The GMAT IR section is scored on a range of 1 to 8, with 1-point increments. However, the test-taker must answer all parts of the question correctly for the particular question to be considered correctly answered. GMAT asks only 12 questions in the IR section and allows only 30 minutes to complete the section. The test-taker has the option to use an on—screen calculator to answer the IR section. The mean GMAT IR score, calculated for the period Jan, 2015 – Dec, 2017, is 4.29.

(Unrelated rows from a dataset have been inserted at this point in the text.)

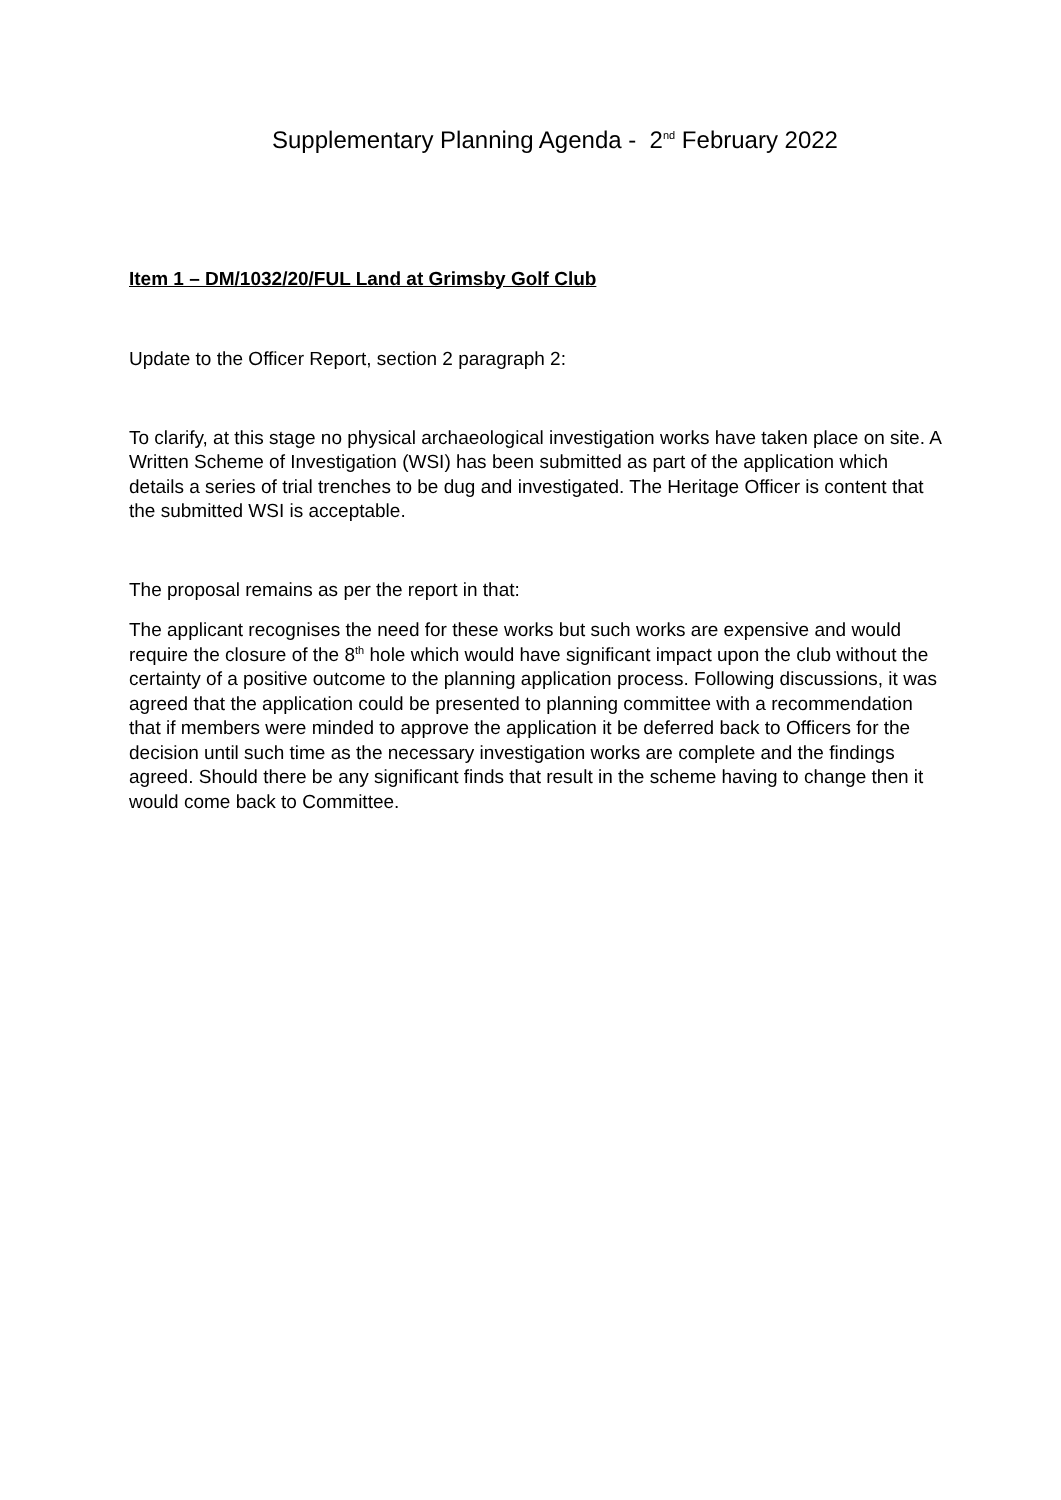Supplementary Planning Agenda - 2<sup>nd</sup> February 2022
Item 1 – DM/1032/20/FUL Land at Grimsby Golf Club
Update to the Officer Report, section 2 paragraph 2:
To clarify, at this stage no physical archaeological investigation works have taken place on site. A Written Scheme of Investigation (WSI) has been submitted as part of the application which details a series of trial trenches to be dug and investigated. The Heritage Officer is content that the submitted WSI is acceptable.
The proposal remains as per the report in that:
The applicant recognises the need for these works but such works are expensive and would require the closure of the 8<sup>th</sup> hole which would have significant impact upon the club without the certainty of a positive outcome to the planning application process. Following discussions, it was agreed that the application could be presented to planning committee with a recommendation that if members were minded to approve the application it be deferred back to Officers for the decision until such time as the necessary investigation works are complete and the findings agreed. Should there be any significant finds that result in the scheme having to change then it would come back to Committee.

The type of questions asked in the GMAT IR section may be classified into four broad categories, namely, Multi-source Reasoning, Two-part Analysis, Graphics Interpretation, and Table Analysis. Let us briefly examine each of these four categories, below:

Multi-source Reasoning

These questions require the test-taker to refer to data presented in different formats – the information may be presented in the form of a series of text messages, or passages, or graphics, or a combination of two formats. The question that follows is accompanied by multiple answer choices and asks the test-taker to suggest if the data is relevant, or if the given sources of data present any discrepancy among them, or to derive conclusions. GMAT does not suggest any particular syllabus to aid in the preparation for this type of questions. However, one must be proficient in analyzing multiple data formats to arrive at logical conclusions to be able to solve the GMAT IR Multi-source Reasoning questions.

Two-part Analysis

The test-taker is provided with a context and a problem statement based on the context. To solve the problem statement, the test-taker has to select an option, one in each column, from the list of the multiple answer choices. GMAT does not suggest any particular syllabus to aid in the preparation for this type of questions. However, one must be proficient in solving simultaneous equations and evaluating the relationship between two units to be able to solve the GMAT IR Two-part Analysis questions.

Table Analysis

The test-taker is presented with data in the tabular format. The following question typically requires the test-taker to suggest if the provided table consists of enough information to answer the problem, to provide a concrete answer to the problem, or to suggest if the provided information meets certain given criteria. The test-taker must select the correct option, from each column, for the question to be considered correctly answered. GMAT does not suggest any particular syllabus to aid in the preparation for this type of questions. However, one must be proficient in sorting tabular data and possess precise analytical skills to answer the GMAT IR Table Analysis questions.

Graphics Interpretation

As suggested by the name, these types of questions provide the test-taker with the data in any of the graphical formats. The questions are in the format of the ‘fill in the blank’ and each blank consist of a drop-down menu. Typically, a graph is followed by two questions and the answer is to be selected from the multiple choices provided in the drop-down menu. GMAT does not suggest any particular syllabus to aid in the preparation for this type of questions. However, one must be proficient in reading graphs – x/y graphs, bar graphs, pie charts, scattered plots, and statistical curve distribution to be able to solve the GMAT IR Graphics Interpretation questions.